“Señor… Todavía soy virgen… Nunca he tenido una relación con ningún hombre hasta ahora.”

Cuando Kiera Smith se encontraba frente a la habitación 406 del hotel de torre de cristal con vistas al centro de Chicago, sintió como si la ciudad misma la observara dudar. El pasillo estaba en silencio, salvo por el zumbido lejano de los ascensores y la suave alfombra bajo sus zapatos. Apretaba con tanta fuerza la correa de su bolso que le dolían los nudillos, pero no la soltó. Nunca antes había estado en una habitación de hotel con un hombre, no así, no con esa intención, y mucho menos con el peso de todo su pasado oprimiéndola.

Tenía veinticinco años y se había criado en un hogar donde la moderación se consideraba una virtud y el silencio se confundía con fortaleza. El romance siempre había sido algo que observaba desde la distancia, algo que los demás parecían manejar con naturalidad, mientras ella permanecía cautelosa, analítica y con una silenciosa esperanza. Durante un año, había trabajado estrechamente con Robert Klein, un consultor sénior contratado para reestructurar varios departamentos de su empresa. Tenía treinta y ocho años, era sereno, pausado al hablar y casi desarmante por su paciencia. Nunca cruzaba límites. Nunca se apresuraba. Él escuchaba más de lo que hablaba, lo que la hacía sentir comprendida sin sentirse acorralada.

Sus conversaciones comenzaban hablando de trabajo, luego se extendían a libros, viajes y el cansancio compartido de las largas jornadas. Robert nunca le pedía más de lo que ella estaba dispuesta a dar, y esa ausencia de presión propició que la confianza creciera. Entre correos electrónicos nocturnos y almuerzos tranquilos, Kiera se dio cuenta de que lo quería de una manera que la asustaba precisamente porque se sentía real.
El mensaje que le envió esa noche lo escribió y borró tres veces antes de que finalmente lo dejara pasar.
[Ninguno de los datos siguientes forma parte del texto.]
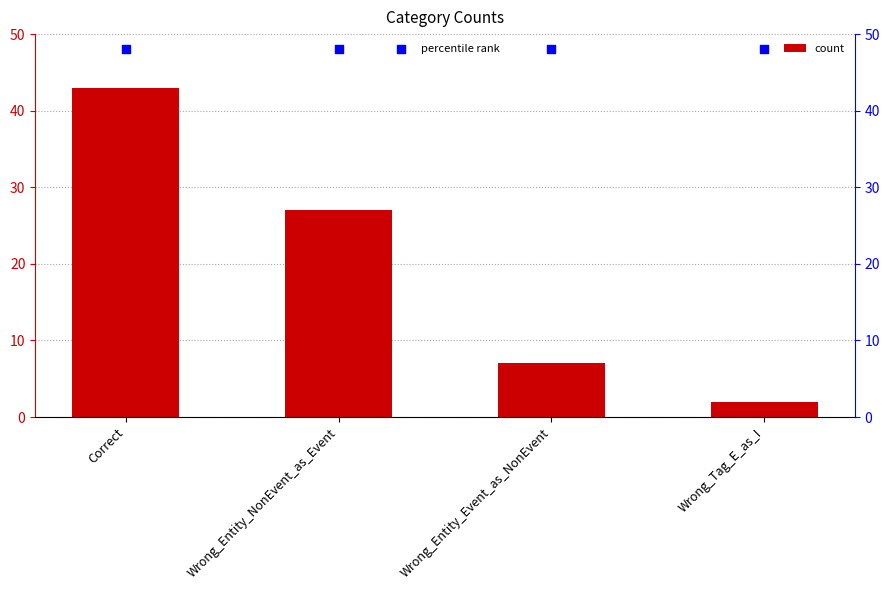

What are all the series names shown in the legend?

count, percentile rank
«Quiero pasar tiempo a solas contigo esta noche, si tú también quieres».

Su respuesta llegó casi de inmediato.

«Sí. Me gustaría».

La rapidez de su respuesta la hizo dudar, pero cuando vaciló, él añadió otro mensaje.

«Solo si estás segura. No tenemos que hacer nada para lo que no estés preparada».

Esa tranquilidad fue lo que la impulsó a actuar. Ella misma eligió el hotel. Ella eligió la habitación. Ella decidió llamar a la puerta. Cuando la puerta se abrió, Robert se hizo a un lado sin tocarla, con expresión tranquila, observadora y respetuosa. Dentro, la habitación estaba tenuemente iluminada, y el horizonte de la ciudad se extendía más allá de la ventana como una promesa lejana. Kiera estaba sentada en la silla junto a la mesa, con la postura rígida, su corazón latiendo tan fuerte que se preguntó si él podría oírlo.

Él habló con suavidad. —Pareces nerviosa. ¿Quieres hablar primero?

Ella asintió, tragando saliva con dificultad. Las palabras temblaron cuando finalmente salieron.

—Necesito decirte algo —dijo, con la voz apenas audible—. Nunca he estado con nadie. Nunca he tenido una relación. No sé qué estoy haciendo y tengo miedo de decepcionarte.

Se obligó a levantar la vista, esperando consuelo o tal vez sorpresa. Lo que vio, en cambio, fue algo que no esperaba. Robert no sonrió. No se acercó. Simplemente la observó con una intensidad que le erizó la piel, como si estuviera examinando una verdad que había estado buscando.
Tras una larga pausa, dijo en voz baja: «Eso es bueno. Ahora estoy seguro».

Sintió un nudo en el estómago. «¿Seguro de qué?».

Él no respondió de inmediato. En cambio, se giró y caminó hacia la esquina de la habitación, donde una sencilla maleta de viaje descansaba junto al escritorio. Ella la había visto antes, pero no le dio importancia. Introdujo un código de acceso, abrió la maleta y se hizo a un lado.